## Study text
- Opening Delimiter -

Understanding and Avoiding Business Nexus and Taxation across Borders under BEPS by Andre Benayoun, JD
Posted on August 16, 2017
Gone are the days when multinational companies could reduce or eliminate their tax liabilities by taking advantage of broad language contained in various income tax treaties that the U.S. had effectuated with other foreign jurisdictions. In 2015, the Organization for Economic Cooperation and Development (OECD) introduced a new framework that aims to prevent businesses from exploiting gaps in different countries’ tax systems and artificially shifting their profits to low- or no-tax jurisdictions. Under this Base Erosion and Profit Shifting (BEPS) Action Plan, barriers have been put into place to block businesses from implementing strategies that had previously allowed them to take advantage of exceptions to U.S. income tax treaties and avoid creating a tax nexus that would have otherwise required them to pay taxes in that country.
By amending tax treaties to ensure that corporate profits are taxed in the jurisdiction where real economic activities generate those profits and create value, the BEPS Action Plan aims to eliminate these legal practices of tax avoidance. In turn, businesses around the globe will not only be required to adjust their financial and tax reporting, but also to plan and prepare revised guidelines for those activities they, their employees, or their agents may take while working abroad.
What is the BEPS Action Plan?
At its core, the BEPS Plan features 15 recommended best practices for increasing tax transparency and information sharing between international tax authorities; improving voluntary compliance with cross-border tax-treaty consistency; and making the taxation of corporate profits more certain and predictable among all participating countries.
How Does Business Nexus Affect Taxability?
One area of particular interest is Action Item 7, which aims to prevent multinational enterprises from artificially avoiding permanent establishment (PE) status, or a “substantial economic presence,” in a jurisdiction that would otherwise trigger a related tax liability in that country. Historically, a PE has been defined to include:
- a physical “fixed place of business” in a country (a “fixed place PE”), or
- a dependent agent (be it an individual or a corporation) in that country that “habitually exercises the authority to conclude contracts on the enterprise’s behalf,” (a “dependent agency PE”).
These loose definitions, along with several exceptions to the rules, had permitted many enterprises to avoid creating PEs, or business nexus, in foreign countries. Common tactics the businesses employed included the use of commissionaire or toll arrangements, specific activity exemptions (e.g. preparatory and auxiliary services and warehousing facilities), and splitting up contracts.
In an effort to curb artificial avoidance of permanent establishment status and accompanying tax liabilities, BEPS Action Item 7 expands the definition of dependent agency PE to involve all situations in which a closely related agent or person acts on the behalf of an enterprise. This includes not only the conclusion of contracts, but also any contracting for the “transfer of ownership or granting of rights to use” any property owned by the enterprise, or that the enterprise has a right to use or any contract for which the enterprise promises to provide services.
Under this expanded definition, a multinational enterprise will have a dependent agency PE in a contracting state where it has an agent whose activities “lead to the conclusion of contracts” in the name of the enterprise, or for the transfer of goods or services by the enterprise. The only exception will apply to those enterprises that hire truly independent intermediaries, whose businesses are separate and unrelated from the enterprise, and who do not work exclusively for the enterprise.

- Closing Delimiter -

## What this exercise asks
1. Render this sentence from the BEPS article into Spanish: "These loose definitions, along with several exceptions to the rules, had permitted many enterprises to avoid creating PEs, or business nexus, in foreign countries."
2. According to the BEPS article, how many recommended best practices does the BEPS Plan feature at its core?
3. Please write the next part of the BEPS article, picking up after its final sentence.
The listing that comes after this point is drawn from a separate source.

## Given entries
- Opening Delimiter -

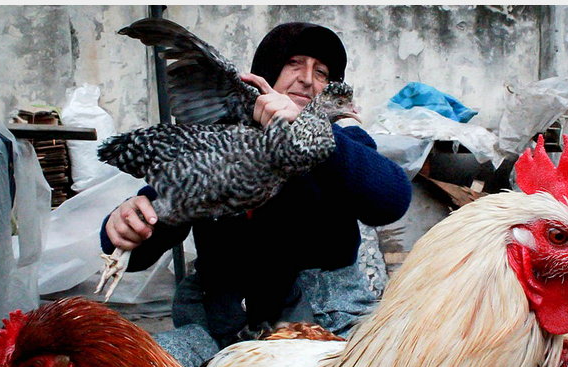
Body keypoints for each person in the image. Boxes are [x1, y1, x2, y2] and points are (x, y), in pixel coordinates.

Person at [100, 22, 412, 347]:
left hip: (323, 325)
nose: (307, 78)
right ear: (267, 72)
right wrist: (125, 226)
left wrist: (311, 132)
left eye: (321, 72)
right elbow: (149, 233)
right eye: (294, 63)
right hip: (220, 330)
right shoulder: (220, 143)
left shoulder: (345, 143)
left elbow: (391, 200)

- Closing Delimiter -

## Answers to the exercises
1. Estas definiciones imprecisas, junto con varias excepciones a las reglas, habían permitido a muchas empresas evitar la creación de PE, o nexo comercial, en países extranjeros.

2. It features 15 recommended best practices.

3.
Action Item 7 also limits taxable nexus to “fixed places of business” where an entity conducts activities that are not considered “preparatory or auxiliary” to its core business. Only those short-term activities that “support, without being part of, the essential and significant part of the activity of the enterprise as a whole” will escape PE treatment. This may include maintaining stock of goods for storage, display, delivery or processing, as well as purchasing or collecting information for both brick-and-mortar and online businesses. Note, however, that these very same activities may, under certain circumstances, comprise an essential (or significant) part of the operating entity’s business activity.
For example, a large, online distributor that makes its money by warehousing the products of others and delivering such products in a timely fashion may now have more trouble arguing that its warehouse facilities are preparatory rather than the essence of its business. As such, they may no longer rely on this exception to avoid a local tax nexus in the jurisdiction in which they maintain such warehouses.
These revised definitions may give way to a flood of PE-creating activities for which businesses will be exposed to greater tax liabilities and administrative costs in additional countries, even when they have in place well-established policies concerning the “do’s” and “don’ts” of cross-border activities. In fact, under the BEPS package, businesses will need to reexamine their compliance with the principles of cross-border business activities to ensure that they do not run afoul of these new, broader definitions of when a tax nexus may be created abroad.
How May My Business Minimize Exposure to Permanent Establishment Status?
Businesses and their executives must closely assess their cross-border activities to identify and correct instances in which they may be inadvertently creating taxable PE.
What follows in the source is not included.